F. Budget Information
Funding for the Phase-0 Program is intended to support proposal development activities and not intended to support small business infrastructure.
- The Phase-0 Program is a cost-reimbursement program and awardees will be reimbursed for paid expenses NOT incurred expenses.
- Small business infrastructure costs are not supported by this program.

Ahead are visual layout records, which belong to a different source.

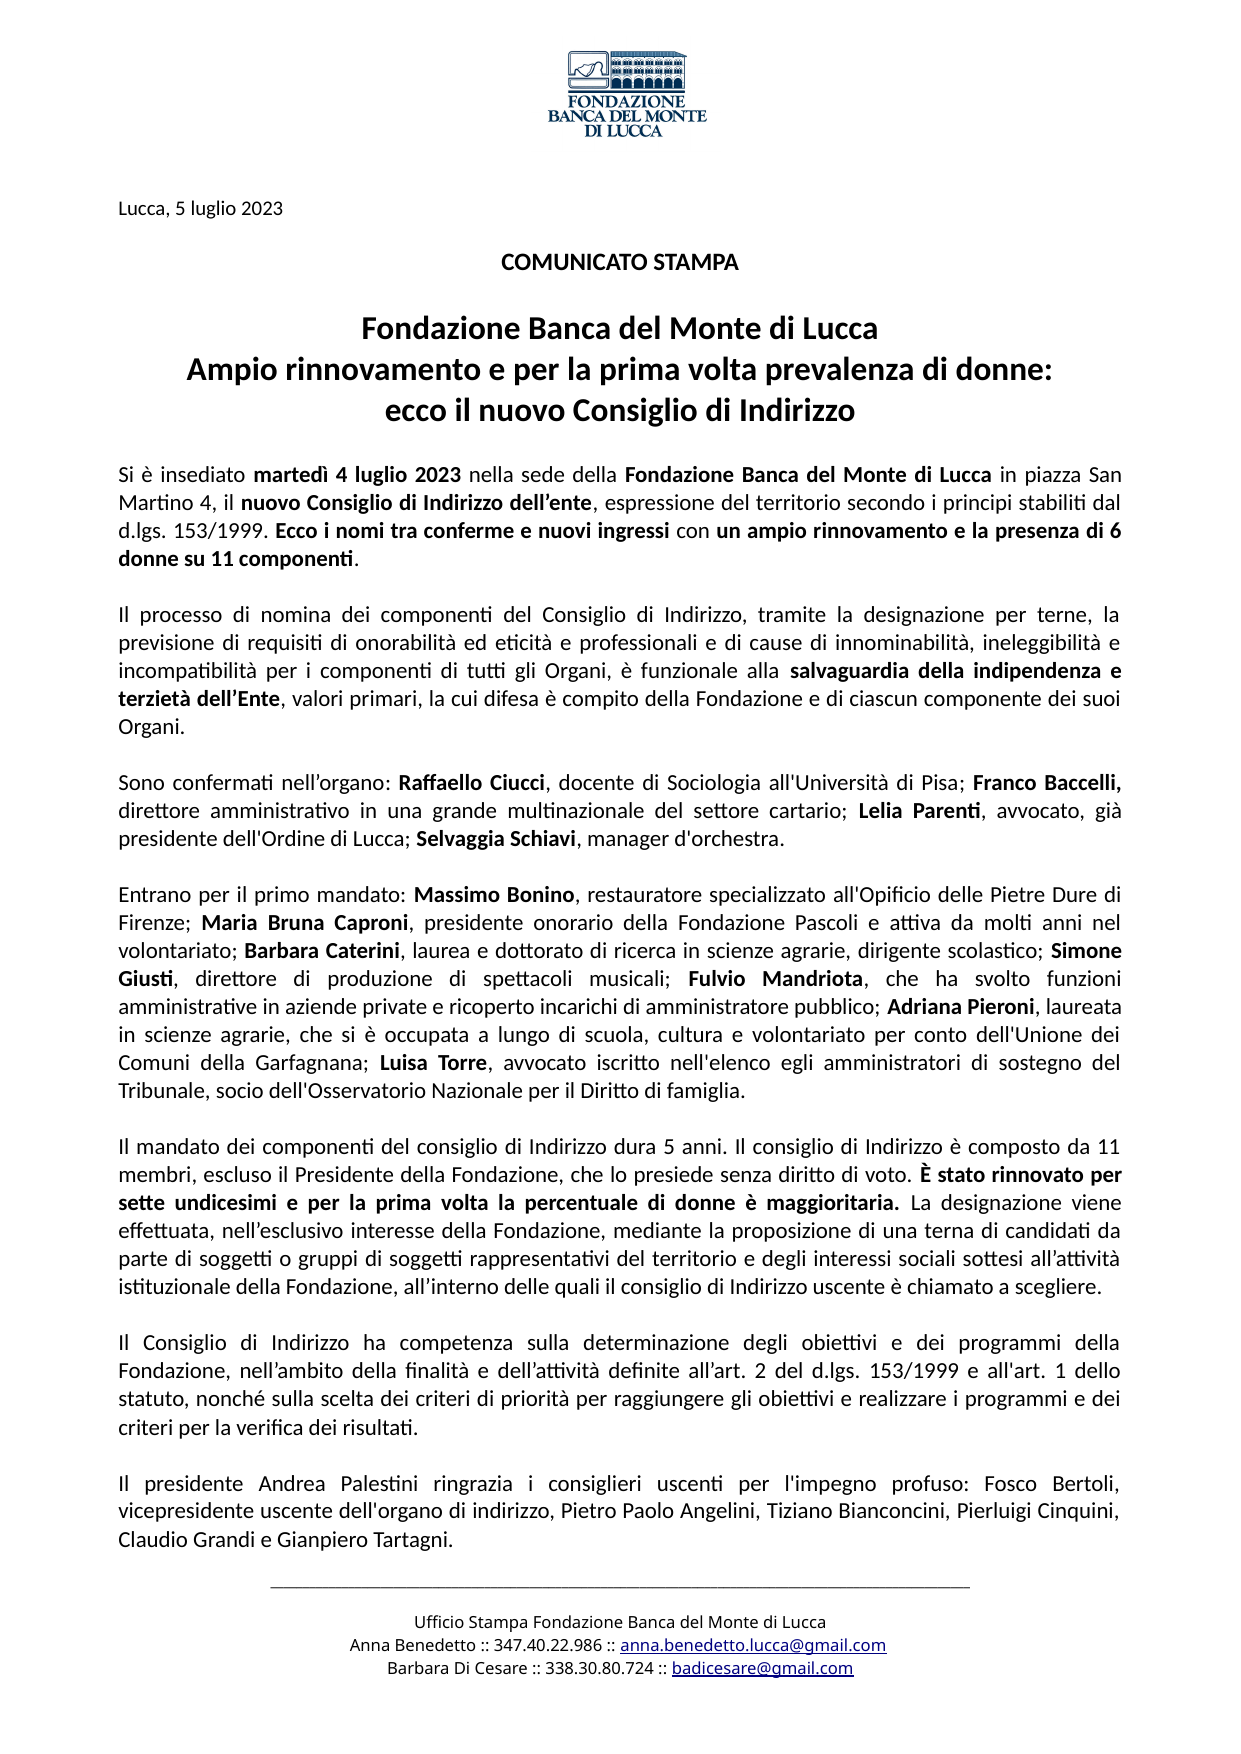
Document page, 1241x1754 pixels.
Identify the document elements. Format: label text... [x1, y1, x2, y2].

text Lucca, 5 luglio 2023 [118, 195, 1122, 221]
text Fondazione Banca del Monte di Lucca [118, 307, 1122, 348]
text Il mandato dei componenti del consiglio di Indirizzo dura 5 anni. Il consiglio di Indirizzo è composto da 11 membri, escluso il Presidente della Fondazione, che lo presiede senza diritto di voto. È stato rinnovato per sette undicesimi e per la prima volta la percentuale di donne è maggioritaria. La designazione viene effettuata, nell’esclusivo interesse della Fondazione, mediante la proposizione di una terna di candidati da parte di soggetti o gruppi di soggetti rappresentativi del territorio e degli interessi sociali sottesi all’attività istituzionale della Fondazione, all’interno delle quali il consiglio di Indirizzo uscente è chiamato a scegliere. [118, 1132, 1122, 1301]
text Ampio rinnovamento e per la prima volta prevalenza di donne: ecco il nuovo Consiglio di Indirizzo [118, 348, 1122, 429]
text COMUNICATO STAMPA [118, 246, 1122, 277]
text Il presidente Andrea Palestini ringrazia i consiglieri uscenti per l'impegno profuso: Fosco Bertoli, vicepresidente uscente dell'organo di indirizzo, Pietro Paolo Angelini, Tiziano Bianconcini, Pierluigi Cinquini, Claudio Grandi e Gianpiero Tartagni. [118, 1469, 1122, 1553]
text Entrano per il primo mandato: Massimo Bonino, restauratore specializzato all'Opificio delle Pietre Dure di Firenze; Maria Bruna Caproni, presidente onorario della Fondazione Pascoli e attiva da molti anni nel volontariato; Barbara Caterini, laurea e dottorato di ricerca in scienze agrarie, dirigente scolastico; Simone Giusti, direttore di produzione di spettacoli musicali; Fulvio Mandriota, che ha svolto funzioni amministrative in aziende private e ricoperto incarichi di amministratore pubblico; Adriana Pieroni, laureata in scienze agrarie, che si è occupata a lungo di scuola, cultura e volontariato per conto dell'Unione dei Comuni della Garfagnana; Luisa Torre, avvocato iscritto nell'elenco egli amministratori di sostegno del Tribunale, socio dell'Osservatorio Nazionale per il Diritto di famiglia. [118, 880, 1122, 1104]
text Il processo di nomina dei componenti del Consiglio di Indirizzo, tramite la designazione per terne, la previsione di requisiti di onorabilità ed eticità e professionali e di cause di innominabilità, ineleggibilità e incompatibilità per i componenti di tutti gli Organi, è funzionale alla salvaguardia della indipendenza e terzietà dell’Ente, valori primari, la cui difesa è compito della Fondazione e di ciascun componente dei suoi Organi. [118, 600, 1122, 740]
text Il Consiglio di Indirizzo ha competenza sulla determinazione degli obiettivi e dei programmi della Fondazione, nell’ambito della finalità e dell’attività definite all’art. 2 del d.lgs. 153/1999 e all'art. 1 dello statuto, nonché sulla scelta dei criteri di priorità per raggiungere gli obiettivi e realizzare i programmi e dei criteri per la verifica dei risultati. [118, 1328, 1122, 1441]
text Si è insediato martedì 4 luglio 2023 nella sede della Fondazione Banca del Monte di Lucca in piazza San Martino 4, il nuovo Consiglio di Indirizzo dell’ente, espressione del territorio secondo i principi stabiliti dal d.lgs. 153/1999. Ecco i nomi tra conferme e nuovi ingressi con un ampio rinnovamento e la presenza di 6 donne su 11 componenti. [118, 460, 1122, 572]
text Sono confermati nell’organo: Raffaello Ciucci, docente di Sociologia all'Università di Pisa; Franco Baccelli, direttore amministrativo in una grande multinazionale del settore cartario; Lelia Parenti, avvocato, già presidente dell'Ordine di Lucca; Selvaggia Schiavi, manager d'orchestra. [118, 768, 1122, 852]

Therefore, the following costs are unallowable:
- Computers, laptops, printers, software that is not project specific.
- Rent for office space, utilities, facility maintenance, membership fees, etc.
- Total salaries, wages, and fringe benefits requested for all project personnel (Section A, B, and C on budget page) may not exceed 20% of the total Phase-0 budget requested.
- Consultant services may not exceed 50% of the total budget requested.
- Funding can be allocated to grant writing service, preliminary data collection, USPTO patent and trademark fees, legal fees relating to patent and trademark fees, prototype development, and materials and supplies.
- Travel expenses may be claimed only for the PI and Senior Personnel listed in the proposal. Reimbursement for travel expenses including per diem, mileage, lodging, and transportation will be in accordance with SC EPSCoR policy on domestic travel support posted on the SC EPSCoR website at Travel Policy.
- Indirect costs are not allowed.
- Awardees must ensure that costs claimed under SC EPSCoR Program grants are allowable, allocable, and reasonable.
H. Proposal Review Process
Proposals will undergo two levels of review:
A. Administrative Review. This is the first level of review to determine which proposals will advance to the next level of review. The review is mainly a compliance review to ensure the proposal follows this solicitation’s guidelines. Proposals that do not pass the Administrative Review will not be considered for funding.
B. Proposal that successfully pass the Administrative Review will be sent to external evaluators for review based upon the following:
- The proposal’s technical merit and its relevance to the ADAPT in SC research priorities or the SC Science and Technology Plan.
- The extent to which the proposed activity suggests innovative and creative concepts.
- How well conceived and planned is the proposed activity.
- The potential of success in executing the proposed activities.
- The potential that the project will lead to SBIR/STTR funding.
I. Award and Reporting Requirements
- Awardees must submit evidence of SBIR/STTR Phase I submission to maintain eligibility for reimbursement and closeout approval. Failure to submit a federal proposal will render the project ineligible for final payment and future EPSCoR support.
- A final project report will be due no later than 60 days after the end of the award. The report must include a confirmation from the federal agency that a SBIR/STTR proposal was successfully submitted.
- Projects with student interns will be required to include student demographic information and a 1-page PDF report from the student intern about their internship experience.
- Awardees are expected to provide required information and documentation to the SC EPSCoR State Office staff.
- The SC EPSCoR State Office reserves the right to conduct site visits during the project period for evaluation and reporting purposes.